Irmã Celeida tem uma extensa ficha de trabalhos desenvolvidos e cidades por que passou em seus 63 anos de vida religiosa. Começou em Campinas, onde ingressou na congregação e já passou por Rio Claro, São Carlos, Pinhal, Elias Fausto, São Paulo e Santos (SP);  Alto Paraguai (MT); Goiânia, Planaltina de Goiânia e Itaguari (GO); Frutal (MG). Entre as atividades que constam em sua ficha, destacam-se formação, missão, curso de atualização e, sobretudo, trabalho pastoral. Chegou a São José do Rio Preto há 11 anos, em 2006, depois de ter ficado 15 anos em licença para se dedicar aos cuidados da mãe.

Em São José do Rio Preto

A Congregação das Irmãs Missionárias de Jesus Crucificado foi uma das primeiras a chegar a Rio Preto. Veio para a cidade a pedido de Dom Lafayete Libânio para cozinhar no seminário diocesano. Por muitos anos, as irmãs estiveram ligadas ao seminário.

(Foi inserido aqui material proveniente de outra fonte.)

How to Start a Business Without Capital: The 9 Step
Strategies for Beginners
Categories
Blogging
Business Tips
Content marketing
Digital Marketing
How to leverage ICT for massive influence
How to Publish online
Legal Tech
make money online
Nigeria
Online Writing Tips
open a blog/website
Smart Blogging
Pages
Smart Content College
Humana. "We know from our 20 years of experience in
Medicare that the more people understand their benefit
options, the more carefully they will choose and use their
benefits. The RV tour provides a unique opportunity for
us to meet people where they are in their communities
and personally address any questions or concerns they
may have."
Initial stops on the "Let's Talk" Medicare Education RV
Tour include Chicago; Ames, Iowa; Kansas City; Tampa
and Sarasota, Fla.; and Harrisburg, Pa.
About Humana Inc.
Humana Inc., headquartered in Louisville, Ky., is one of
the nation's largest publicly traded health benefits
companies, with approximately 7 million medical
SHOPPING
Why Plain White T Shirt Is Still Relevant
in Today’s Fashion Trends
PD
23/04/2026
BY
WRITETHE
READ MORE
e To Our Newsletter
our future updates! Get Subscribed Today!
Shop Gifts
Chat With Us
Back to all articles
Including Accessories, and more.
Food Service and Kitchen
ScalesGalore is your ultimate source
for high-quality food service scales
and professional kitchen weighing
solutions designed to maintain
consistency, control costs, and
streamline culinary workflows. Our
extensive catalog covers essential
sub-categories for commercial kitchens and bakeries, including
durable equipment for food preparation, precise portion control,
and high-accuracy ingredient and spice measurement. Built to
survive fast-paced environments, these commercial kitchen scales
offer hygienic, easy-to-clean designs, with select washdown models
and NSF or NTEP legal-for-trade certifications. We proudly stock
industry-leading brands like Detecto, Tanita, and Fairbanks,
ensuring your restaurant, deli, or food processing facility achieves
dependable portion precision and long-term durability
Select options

Em Rio Preto, as irmãs já passaram por várias casas até se instalarem definitivamente na residência da Rua Raul de Carvalho, no Boa Vista. Por mais ou menos 30 anos, estiveram à frente do Colégio Santo Antônio. Na cidade, atuaram no movimento afro, na catequese, nos vicentinos e também no acompanhamento de casais, de onde saiu a Comunidade das Bodas de Caná, existente até hoje. Atualmente, o trabalho das irmãs restringe-se mais à visita às famílias e às casas no entorno de onde moram.

Nesses 11 anos em São José do Rio Preto, Irmã Celeida se recorda da sua acolhida na diocese, dos seus trabalhos desenvolvidos, da presença dos bispos junto a elas, especialmente de Dom Paulo Mendes Peixoto, da participação delas em todos os encontros e eventos possíveis desta igreja particular e da preocupação que a diocese e os bispos sempre mostraram para com a congregação. “Amo Rio Preto, amo essa Igreja e sou muito grata a tudo o que vivi aqui.”, diz ela.

Sua partida é uma decisão pessoal que foi tomada durante os quatro meses em que esteve em Goiânia, de novembro do ano passado a fevereiro deste ano, a pedido da superiora da congregação.

Perguntada como está se sentindo por ir embora, ela afirma, com olhar sereno e firmeza nas palavras: “Estou em paz e tranquila, de bem comigo mesma e com os outros.” De tudo o que já viveu e passou, entre desafios e dificuldades, Irmã Celeida deixa um ensinamento: “É na dor, é na cruz, que a gente amadurece!”.

A Diocese de São José do Rio Preto expressa profunda gratidão à Irmã Celeida, bem como a todas as irmãs missionárias de Jesus crucificado, e deseja-lhe as mais copiosas bênçãos de Deus, especialmente nesta nova etapa de sua vida recém-iniciada. Que São José e o Coração Imaculado de Maria sejam sempre seu auxílio e proteção.